烏口腕筋は、『上腕の屈曲と内旋をする機能をもつ筋肉』。
そのように【動きの解剖学】という本に解説してあります。
この解説だけでは、『ふーん、そうなんだ。』くらいのことで、読み飛ばすのがおちです。
ただこちらの使い方を熟知して獲得できるようになると次のような利便性が挙げられます。
・肩こりや首コリに圧倒的になりづらくなる
・肩が上がりっぱなしになって左右の肩の高さが差がでる
・腕力が途端に強力発揮できるようになる
などなど。
文章で烏口腕筋の詳細な用法を誤解なく伝えることは困難なため、
そこは割愛させて頂きたいと思いますが、
いま、こちらへお通いいただいているお客様に、
理解していただく必要を感じた方には実地でお伝えしているところです。
烏口腕筋の用法、これを知って私が施術をするようになってから、
施術の効きが段違いに発揮できるようになりました。
それは1,8キログラムのメディスンボールが、
空気しか入っていない軽さのゴムマリのような軽さの感覚で
扱えるようにできたおかげなんです。
三角筋や上腕二頭筋・上腕三頭筋などを使って腕を使うような従来の腕の使い方なら、
このボールを手玉に取ることはありえないといえるでしょう。
つまり三角筋を使って腕を操作したら、患者様の芯に影響を与えることなく、
身体の表層を削り取るだけでの弱々しい影響しか与えられていません。
残念ながら、そういう手技をしている人が多くいますし、
そうした操作が普通すぎて手技の失敗をしていることさえ気づかずに施術をしています。
申し訳ないことですが、それは私もその烏口腕筋の存在はもちろん知っていたものの、
その筋肉の素性や用法が腑に落ちたレベルで理解し応用できる前は、
そのような施術もどきに終止していたことでありました。
それで三角筋前部を酷使すれば呼吸が浅くなって肩や腰や首のコリがひどくなり身を滅ぼすので、
施術が立て込むとスマーティのような遠赤外線ドーム型サウナで徹底して熱を身体に注ぎ込んで
凝り固まった疲労蓄積した筋肉をリセットしなければやっていけませんでした。。。
それが烏口腕筋を使えだしたあとは、コリがゼロかといえばそうではありませんが、
以前の数十倍の運動エネルギーを発揮しているのにこれだけで済んでいるんだということが驚きなのです。

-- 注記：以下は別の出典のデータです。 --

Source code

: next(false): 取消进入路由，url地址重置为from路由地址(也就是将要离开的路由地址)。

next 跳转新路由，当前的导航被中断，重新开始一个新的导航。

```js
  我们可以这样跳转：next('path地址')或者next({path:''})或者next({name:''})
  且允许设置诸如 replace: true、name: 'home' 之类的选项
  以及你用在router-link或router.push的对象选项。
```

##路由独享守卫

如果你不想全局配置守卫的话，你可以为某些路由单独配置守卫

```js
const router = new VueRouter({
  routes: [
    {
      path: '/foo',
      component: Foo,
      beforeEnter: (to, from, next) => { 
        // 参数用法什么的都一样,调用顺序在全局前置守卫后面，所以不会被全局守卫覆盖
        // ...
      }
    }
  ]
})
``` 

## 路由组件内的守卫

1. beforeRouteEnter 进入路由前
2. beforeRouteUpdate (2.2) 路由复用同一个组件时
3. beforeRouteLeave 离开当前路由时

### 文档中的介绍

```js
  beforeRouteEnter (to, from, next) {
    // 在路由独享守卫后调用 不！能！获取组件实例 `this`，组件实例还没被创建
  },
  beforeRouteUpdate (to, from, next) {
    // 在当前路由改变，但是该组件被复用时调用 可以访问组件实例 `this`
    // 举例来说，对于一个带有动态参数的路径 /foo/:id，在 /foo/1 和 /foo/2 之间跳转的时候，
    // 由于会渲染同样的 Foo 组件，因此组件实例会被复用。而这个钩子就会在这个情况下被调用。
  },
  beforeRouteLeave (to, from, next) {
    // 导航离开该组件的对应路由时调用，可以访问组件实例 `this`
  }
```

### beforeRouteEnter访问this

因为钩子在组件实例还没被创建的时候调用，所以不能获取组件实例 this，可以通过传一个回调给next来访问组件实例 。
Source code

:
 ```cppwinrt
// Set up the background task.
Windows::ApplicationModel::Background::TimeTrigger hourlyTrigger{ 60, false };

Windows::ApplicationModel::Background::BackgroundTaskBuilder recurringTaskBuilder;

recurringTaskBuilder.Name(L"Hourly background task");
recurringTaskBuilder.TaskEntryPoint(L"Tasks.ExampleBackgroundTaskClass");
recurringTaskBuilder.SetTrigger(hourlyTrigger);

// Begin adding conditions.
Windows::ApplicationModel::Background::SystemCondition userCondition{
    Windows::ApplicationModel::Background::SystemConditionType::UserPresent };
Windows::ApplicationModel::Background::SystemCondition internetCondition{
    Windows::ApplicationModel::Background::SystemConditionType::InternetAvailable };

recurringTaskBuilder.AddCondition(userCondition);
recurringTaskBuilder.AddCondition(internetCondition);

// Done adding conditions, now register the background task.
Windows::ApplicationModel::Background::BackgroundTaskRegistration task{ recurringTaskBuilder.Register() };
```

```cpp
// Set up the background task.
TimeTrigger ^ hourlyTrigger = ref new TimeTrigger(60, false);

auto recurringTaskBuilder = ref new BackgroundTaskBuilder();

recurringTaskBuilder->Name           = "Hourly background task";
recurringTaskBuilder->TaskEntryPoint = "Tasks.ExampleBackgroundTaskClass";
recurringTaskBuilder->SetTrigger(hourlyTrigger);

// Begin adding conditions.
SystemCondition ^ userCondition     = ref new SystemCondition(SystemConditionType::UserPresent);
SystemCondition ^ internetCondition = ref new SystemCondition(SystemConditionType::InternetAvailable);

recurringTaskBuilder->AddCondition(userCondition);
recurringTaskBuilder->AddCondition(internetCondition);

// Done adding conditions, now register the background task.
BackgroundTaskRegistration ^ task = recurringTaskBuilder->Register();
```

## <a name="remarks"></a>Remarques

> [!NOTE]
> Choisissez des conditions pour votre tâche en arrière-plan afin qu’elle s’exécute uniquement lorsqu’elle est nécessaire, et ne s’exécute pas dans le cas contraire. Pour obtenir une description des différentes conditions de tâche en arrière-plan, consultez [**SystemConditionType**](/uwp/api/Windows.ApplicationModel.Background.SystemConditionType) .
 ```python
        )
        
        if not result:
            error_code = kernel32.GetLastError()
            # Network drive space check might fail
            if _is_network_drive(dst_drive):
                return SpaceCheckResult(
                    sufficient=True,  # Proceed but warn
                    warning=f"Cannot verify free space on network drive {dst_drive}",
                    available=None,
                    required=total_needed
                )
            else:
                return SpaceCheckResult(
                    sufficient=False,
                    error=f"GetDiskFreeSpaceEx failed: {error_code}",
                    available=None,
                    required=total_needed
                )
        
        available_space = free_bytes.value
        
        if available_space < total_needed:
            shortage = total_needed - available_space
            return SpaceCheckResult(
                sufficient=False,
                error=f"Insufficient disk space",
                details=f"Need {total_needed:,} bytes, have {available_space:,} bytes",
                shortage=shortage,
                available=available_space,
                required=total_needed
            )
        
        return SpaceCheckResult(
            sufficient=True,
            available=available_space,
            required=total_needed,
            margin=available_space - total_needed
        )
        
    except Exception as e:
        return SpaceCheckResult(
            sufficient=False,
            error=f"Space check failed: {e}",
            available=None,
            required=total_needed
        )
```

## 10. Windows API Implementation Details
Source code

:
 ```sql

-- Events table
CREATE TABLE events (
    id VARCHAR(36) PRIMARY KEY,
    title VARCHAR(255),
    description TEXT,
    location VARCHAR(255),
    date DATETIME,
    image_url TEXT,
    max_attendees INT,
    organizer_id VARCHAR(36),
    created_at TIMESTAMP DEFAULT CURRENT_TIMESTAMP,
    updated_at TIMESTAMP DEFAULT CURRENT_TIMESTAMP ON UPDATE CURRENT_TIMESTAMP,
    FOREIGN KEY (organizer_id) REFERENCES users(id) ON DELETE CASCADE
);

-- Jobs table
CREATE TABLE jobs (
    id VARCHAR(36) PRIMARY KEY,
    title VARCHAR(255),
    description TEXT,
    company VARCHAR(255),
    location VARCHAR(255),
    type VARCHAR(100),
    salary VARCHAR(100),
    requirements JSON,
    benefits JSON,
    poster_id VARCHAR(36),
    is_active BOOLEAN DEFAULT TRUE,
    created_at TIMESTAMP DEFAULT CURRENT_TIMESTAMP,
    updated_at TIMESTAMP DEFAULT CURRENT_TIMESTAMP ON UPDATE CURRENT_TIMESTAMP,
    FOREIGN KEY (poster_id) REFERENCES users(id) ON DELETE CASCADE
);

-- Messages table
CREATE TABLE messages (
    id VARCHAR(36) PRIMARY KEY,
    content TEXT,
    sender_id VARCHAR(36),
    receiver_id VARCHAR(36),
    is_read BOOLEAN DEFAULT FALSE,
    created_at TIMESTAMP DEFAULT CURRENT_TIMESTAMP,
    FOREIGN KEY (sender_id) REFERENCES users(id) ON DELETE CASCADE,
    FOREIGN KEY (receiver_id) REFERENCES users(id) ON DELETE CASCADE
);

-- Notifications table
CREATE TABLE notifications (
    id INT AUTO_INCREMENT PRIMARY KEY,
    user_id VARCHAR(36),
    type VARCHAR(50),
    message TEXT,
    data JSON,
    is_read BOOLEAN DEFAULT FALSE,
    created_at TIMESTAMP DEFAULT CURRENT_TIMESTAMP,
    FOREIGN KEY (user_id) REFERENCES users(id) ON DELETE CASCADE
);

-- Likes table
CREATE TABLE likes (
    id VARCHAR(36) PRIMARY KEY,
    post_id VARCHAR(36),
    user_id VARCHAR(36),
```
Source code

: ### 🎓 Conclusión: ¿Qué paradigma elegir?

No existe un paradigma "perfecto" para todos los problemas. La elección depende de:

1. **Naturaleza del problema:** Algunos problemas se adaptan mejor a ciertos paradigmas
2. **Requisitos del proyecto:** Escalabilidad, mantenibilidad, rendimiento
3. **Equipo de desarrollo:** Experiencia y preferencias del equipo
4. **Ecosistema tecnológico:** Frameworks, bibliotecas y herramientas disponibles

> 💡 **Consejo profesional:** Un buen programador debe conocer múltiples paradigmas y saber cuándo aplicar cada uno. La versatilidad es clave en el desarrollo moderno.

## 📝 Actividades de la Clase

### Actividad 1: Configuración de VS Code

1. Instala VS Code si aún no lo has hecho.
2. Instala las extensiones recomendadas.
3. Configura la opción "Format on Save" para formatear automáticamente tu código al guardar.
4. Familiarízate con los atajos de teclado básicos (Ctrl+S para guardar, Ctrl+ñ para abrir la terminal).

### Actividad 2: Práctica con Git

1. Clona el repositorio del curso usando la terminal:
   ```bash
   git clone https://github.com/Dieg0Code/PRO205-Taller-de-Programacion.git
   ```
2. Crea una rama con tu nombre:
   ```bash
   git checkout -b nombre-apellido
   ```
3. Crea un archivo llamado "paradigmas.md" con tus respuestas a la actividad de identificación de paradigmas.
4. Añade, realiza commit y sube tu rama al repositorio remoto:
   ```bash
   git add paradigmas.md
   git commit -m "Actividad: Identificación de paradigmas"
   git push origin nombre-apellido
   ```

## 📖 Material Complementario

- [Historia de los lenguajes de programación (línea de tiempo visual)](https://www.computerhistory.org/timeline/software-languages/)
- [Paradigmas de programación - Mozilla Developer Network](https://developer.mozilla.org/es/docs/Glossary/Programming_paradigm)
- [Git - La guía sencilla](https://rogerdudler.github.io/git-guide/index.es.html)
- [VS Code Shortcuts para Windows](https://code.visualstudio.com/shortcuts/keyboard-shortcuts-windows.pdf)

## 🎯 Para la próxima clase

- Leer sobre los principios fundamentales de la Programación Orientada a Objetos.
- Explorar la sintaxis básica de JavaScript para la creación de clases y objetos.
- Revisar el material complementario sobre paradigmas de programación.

腰仙関節部のリリースレベルが段違いでよくなったため、
腰部の詰まりが大きく結跏趺坐での瞑想が困難さを持っていた友人の施術をしたあとで、
彼からのメール。
『施術を受けてから今までにないほど腰がいい感じだ』という趣旨の内容でした。
基本的に率直さが頼もしい友人で、
酷評を送ることも厭わない友人からの改善の知らせ。
短い変化を伝えた彼の一文は、私にとってなによりの勇気づけになりました。
ただし30〜40キロ級の大胆な力をどーんと発揮できるがゆえに、
強大な私の中のエネルギー消費量となったがために体重が激減。
そこは新たな課題解決が求められるところです。
おそらくは肩甲骨周りの筋群が育ってきたとき、
このような身体にとって感じられる不利益が消えるような気がしています。
呉連枝老師という八極拳の先生の肩甲骨周りを観ていてそう感じています。
ちなみに私がそちらの有用性に気づき見つけ出したわけじゃありません。
それはすでに合気道の技として用いられてきたもののようで、
そちらを学ぶ機会をいただいたおかげです。